* Work request
Answer these questions using the men's sheds text below:
1. On which mornings does the Mountmellick group now meet casually?
2. About how many members does the Borris-in-Ossory group have?
3. Since what date has the Rathdowney shed been closed?

* Page extract

========================================

The group has lots of woodwork plans waiting for the end of the pandemic, including bringing flatpack birdboxes to a local nursing home for residents to make and paint up.
“Many men’s sheds may never open again because of their financial situation, we are very lucky here,” he said.
The Port men meet on a Monday and Thursday morning from 10.30 to 1pm, and a Wednesday evening from 6.30 to 9pm.

Michael Feely chairs the Mountmellick group.
“We are not back fully, we meet casually on Tuesday and Friday mornings for an hour or so, between 10.30 and 12.30. We have a chat and a tea or coffee. Everything is set up and socially distanced, so we can only fit in roughly 10 people.
“It’s very important to keep the contact, we try to email all the members, so anyone that wants to come in can. They can go and come back if there’s too many people.
“It has been very tough on members, they are deprived of our normal Monday night meeting and chat, and our workshops making flower boxes and helping out locally where we can. Nothing can take place. It’s a pity but unfortunately that’s the way we are fixed.
“I think it will be after Christmas before we can open fully again. A lot of our members are older and they are afraid to come out and mix with people. We would love to be back it’s just too dangerous,” Michael said.

The other sheds remaining closed are in Borris-in-Ossory, Rathdowney, Mountrath and the Laois Travellers Men’s Shed.
Michael Ward is in the Borris-in-Ossory group who were meeting five days a week.
“We have about 28 members with a core of about six who come everyday. Our club is mostly for the social element, they want to laugh, have a joke, tell a yarn, drink coffee, that’s not there now. We could open for six but we want to protect all our members, some of them are the most vulnerable in the community to Covid. It's doubtful we will be able to open this year, if the schools go pear shaped. But we will be back eventually, no doubt,” he said.

Over in Rathdowney, Patrick Ryan has a similar tale.
“Most of our members are over 70, from about a five mile radius, a good mix, some retired farmers, widows, single men. We are closed since March 12.
“The requirements for reopening would be too penal. While we have the space, we would have to have smaller numbers, bring our own cups, hot water, sanitiser. Part of our shed is the spontaneity, people just arrive in, some early, some late. It’s relaxed. The circumstances we are in now, all that spontaneity is gone.
“I’m secretary and not one member has asked me when can we reopen, there is no urgency.
“The lockdown really took the enthusiasm and joy out of meeting the lads, fellas you know for 40 years, you can’t shake their hand or give them a slap on the back. I don’t think people even realise what two metres is, you would barely fit two people in a room. At normal times we could have 40 in a room, now we could only get six or seven.

========================================

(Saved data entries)
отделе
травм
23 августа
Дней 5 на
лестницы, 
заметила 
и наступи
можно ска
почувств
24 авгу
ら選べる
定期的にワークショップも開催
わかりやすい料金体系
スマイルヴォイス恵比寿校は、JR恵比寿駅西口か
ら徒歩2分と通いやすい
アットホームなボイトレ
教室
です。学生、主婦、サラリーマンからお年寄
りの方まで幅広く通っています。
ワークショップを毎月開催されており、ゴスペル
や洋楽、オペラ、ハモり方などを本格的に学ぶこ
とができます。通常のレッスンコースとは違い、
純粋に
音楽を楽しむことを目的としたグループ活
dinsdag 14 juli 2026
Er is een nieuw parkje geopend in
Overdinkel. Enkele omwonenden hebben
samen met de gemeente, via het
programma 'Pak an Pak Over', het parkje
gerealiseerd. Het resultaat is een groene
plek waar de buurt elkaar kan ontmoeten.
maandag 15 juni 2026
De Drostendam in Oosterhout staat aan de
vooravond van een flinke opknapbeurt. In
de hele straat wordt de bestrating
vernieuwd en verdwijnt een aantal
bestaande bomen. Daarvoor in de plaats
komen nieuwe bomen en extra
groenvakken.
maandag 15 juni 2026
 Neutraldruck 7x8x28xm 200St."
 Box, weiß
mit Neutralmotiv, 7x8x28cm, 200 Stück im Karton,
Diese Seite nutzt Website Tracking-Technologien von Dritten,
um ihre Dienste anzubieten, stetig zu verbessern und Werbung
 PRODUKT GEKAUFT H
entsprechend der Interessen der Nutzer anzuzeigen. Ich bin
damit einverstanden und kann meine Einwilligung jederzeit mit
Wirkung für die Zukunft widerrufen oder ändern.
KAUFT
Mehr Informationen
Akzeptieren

========================================

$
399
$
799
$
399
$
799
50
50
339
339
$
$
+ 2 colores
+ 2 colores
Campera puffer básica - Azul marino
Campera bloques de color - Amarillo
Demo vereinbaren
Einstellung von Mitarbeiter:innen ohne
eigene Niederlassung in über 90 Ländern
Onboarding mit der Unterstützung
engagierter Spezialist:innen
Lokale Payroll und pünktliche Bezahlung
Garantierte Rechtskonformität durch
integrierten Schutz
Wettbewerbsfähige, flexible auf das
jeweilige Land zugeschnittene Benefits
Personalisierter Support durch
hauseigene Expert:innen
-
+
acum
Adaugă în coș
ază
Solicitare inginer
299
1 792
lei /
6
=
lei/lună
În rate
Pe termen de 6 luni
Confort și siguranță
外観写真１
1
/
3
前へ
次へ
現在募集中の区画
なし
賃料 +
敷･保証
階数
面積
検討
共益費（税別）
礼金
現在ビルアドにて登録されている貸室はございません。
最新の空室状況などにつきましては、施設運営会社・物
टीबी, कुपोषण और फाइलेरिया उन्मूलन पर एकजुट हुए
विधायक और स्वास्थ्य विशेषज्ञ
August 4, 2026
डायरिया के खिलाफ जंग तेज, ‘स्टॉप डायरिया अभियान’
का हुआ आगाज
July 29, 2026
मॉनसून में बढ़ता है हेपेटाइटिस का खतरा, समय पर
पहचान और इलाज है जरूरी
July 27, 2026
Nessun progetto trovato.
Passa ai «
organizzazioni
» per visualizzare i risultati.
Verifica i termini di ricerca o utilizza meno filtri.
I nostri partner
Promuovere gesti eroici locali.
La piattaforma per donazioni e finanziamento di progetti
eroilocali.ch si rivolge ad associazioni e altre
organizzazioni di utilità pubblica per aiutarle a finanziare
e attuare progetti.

========================================

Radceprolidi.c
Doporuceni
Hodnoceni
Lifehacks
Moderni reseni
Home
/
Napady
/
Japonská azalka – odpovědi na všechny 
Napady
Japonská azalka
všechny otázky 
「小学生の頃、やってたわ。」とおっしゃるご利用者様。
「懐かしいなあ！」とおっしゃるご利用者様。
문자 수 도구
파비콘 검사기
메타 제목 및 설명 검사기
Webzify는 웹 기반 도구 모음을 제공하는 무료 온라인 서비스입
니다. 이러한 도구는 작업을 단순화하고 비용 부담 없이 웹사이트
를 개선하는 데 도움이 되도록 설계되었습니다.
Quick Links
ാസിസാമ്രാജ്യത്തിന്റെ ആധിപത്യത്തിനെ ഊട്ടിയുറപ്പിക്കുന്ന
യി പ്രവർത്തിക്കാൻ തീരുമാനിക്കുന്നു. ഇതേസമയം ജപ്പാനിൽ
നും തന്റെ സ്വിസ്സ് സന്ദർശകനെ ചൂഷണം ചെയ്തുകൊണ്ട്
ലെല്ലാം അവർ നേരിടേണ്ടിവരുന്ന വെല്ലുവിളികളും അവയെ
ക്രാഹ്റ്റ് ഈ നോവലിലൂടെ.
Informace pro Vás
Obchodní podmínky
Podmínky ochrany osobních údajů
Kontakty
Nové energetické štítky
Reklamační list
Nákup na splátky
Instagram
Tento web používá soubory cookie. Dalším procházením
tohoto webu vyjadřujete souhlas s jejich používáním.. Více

========================================

* Task result
1. Tuesday and Friday mornings
2. About 28
3. March 12